Targeted neighborhoods

In addition to the citywide zoning changes, the de Blasio administration has proposed three neighborhood-specific sets of zoning revisions intended to address particular vulnerabilities in parts of the waterfront. Unlike the citywide proposal, two of those plans would also reduce buildable density in the future. In Gerritsen Beach and Old Howard Beach, the proposal would restrict development on small lots to single-family detached homes. Below-grade plazas would be banned in Sheepshead Bay.

Those three communities were part of a larger set of 10 “Resilient Neighborhoods” with special vulnerabilities that the city studied in the years after Sandy. Some of that research has informed the citywide resiliency zoning policy proposal, and elements of some studies worked their way into other local policy tweaks in Edgewater Park in the Bronx, Broad Channel in Queens and the East Shore of Staten Island*. It’s not clear if and when other rezoning proposals might be made, but movement on these three could cool criticism of the de Blasio administration for focusing resiliency planning on areas like Lower Manhattan, and not addressing imperiled parts of the outer-borough coastline.
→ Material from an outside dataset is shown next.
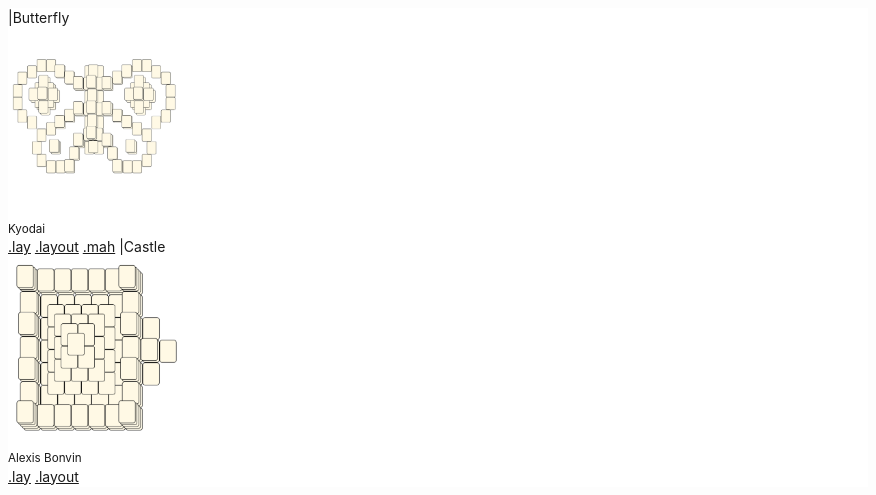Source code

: |Butterfly<br><img src="./kyodai/butterfly_4.svg" height="180" width="175"><br> <sub>Kyodai</sub> <br>[.lay](./kyodai/butterfly_4.lay)  [.layout](./kyodai/butterfly_4.layout)  [.mah](./kyodai/butterfly_4.mah) |Castle<br><img src="./kyodai/castle_4.svg" height="180" width="175"><br> <sub>Alexis Bonvin</sub> <br>[.lay](./kyodai/castle_4.lay)  [.layout](./kyodai/castle_4.layout)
Recommendations on all four proposals are due from community boards and borough presidents by Dec. 28. The spring likely will see final Council votes on these proposals, but certainly not a final chapter in the discussion over how to plan for the inevitable impacts of climate change.

“I think the benefit or the luxury we have is time. I think the hardest decisions, we won’t have to make immediately,” Freudenberg says. “I think the most important thing we can do now is have conversations with [vulnerable communities] about the long term. That’s easier said than done. Those are not easy conversations.”

*This paragraph was clarified to list the Resilient Neighborhoods where policy changes were previously made.